By the time she comes into her own (and is played by The Witch and Last Night in Soho star Anya Taylor-Joy), Furiosa – yes, that’s her real name – has changed irreparably, and is now far closer to the hardened warrior that Theron familiarized us with. Taylor-Joy has less than fifty lines of dialogue in the entire film, but the amount of ferocity and determination she can exert with facial expression alone is nothing short of breathtaking. With her action-focused turn as Furiosa, she has once again proven she can excel in any genre.
Furiosa continues Fury Road’s trend of throwing the audience into the world headfirst, without needlessly expounding on details that don’t as much progress the story but add to the overall atmosphere and tone of the world. Just as Fury Road is set entirely after the mysterious apocalypse that ended the world and forced humanity to resort to its barest impulses to survive, Furiosa does not give an explanation, but does play around with the idea of everything horrible and awful happening to humanity all at once. That concept feeds into the world of Mad Max – there is no moral high ground. There are no more “good guys” and no more “bad guys.” The desert is a place to find yourself, an endless well of potential for the nebulous constructs that are good and evil. It truly is worldbuilding at its absolute finest.
What is perhaps the film’s biggest victory is that it acts as a two-and-a-half-hour answer to the question posed over the final ‘cut to black’ in Fury Road: “Where must we go…we who wander this Wasteland in search of our better selves?” Furiosa’s journey acts as a foil to Max’s – while Tom Hardy’s Fury Road protagonist has been scarred and actively chooses to run away from the horrors of his world, Furiosa embraces them and spends years learning how to use them to her advantage. Just as we learn everything we need about her character through her actions (as stories should be told), she learns who she is through knee-jerk reactions that eventually become instinct.

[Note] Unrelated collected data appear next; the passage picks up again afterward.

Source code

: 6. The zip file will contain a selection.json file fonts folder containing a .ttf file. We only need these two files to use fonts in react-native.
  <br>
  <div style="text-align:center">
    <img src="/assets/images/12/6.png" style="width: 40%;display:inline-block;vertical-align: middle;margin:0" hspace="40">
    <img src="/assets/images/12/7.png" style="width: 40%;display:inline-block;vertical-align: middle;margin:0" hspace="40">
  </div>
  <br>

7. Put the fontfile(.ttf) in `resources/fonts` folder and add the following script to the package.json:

Despite the complex moral ambiguity in Mad Max’s acrid future, every action movie needs a good villain. Furiosa finds its own in Dementus, a cruel warlord who revels in the chaos and control he can exert. Hemsworth is having the most fun out of anyone, and between this and Bad Times at the El Royale, he seems to have found his niche in playing manipulative baddies who do what they do for the thrill of it. It’s almost like he’s leveraging his role as Thor, the comedic, lovable doofus – a darker turn like this seems out of left field, but those familiar with Hemsworth’s range know that even though this is a side seldom shown, it’s one he’s unexpectedly well acquainted with. He’s one of the film’s clear standouts.

Throw in some returning characters from Fury Road, all played by the same performers (which is good – they’re already indoctrinated with the Mad Max vibe, and their recognizable appearances help bridge the gap between the film’s timelines) and a plethora of insanely cool stunts and chases, and you have yourself a prequel for the ages. It’s hardly a hot take to say that George Miller is an excellent filmmaker. But it’s worth pointing out that he’s almost 80 years old, and is still making action spectaculars that rival 99% of what Hollywood churns out. Given that, it should be no surprise that the action filmmaking in Furiosa is as kinetic and electrifying as ever. While it’s not a patch on Fury Road, which is a masterclass in simple yet effective storytelling and implicit character work, Furiosa forges its own path as a quasi-biblical take on morality and divinity. Miller says he has at least two Fury Road sequels planned, and if he approached any other projects in the same vein as Furiosa, we have two more certified masterpieces on our hands.
Furiosa: A Mad Max Saga is playing in theaters now.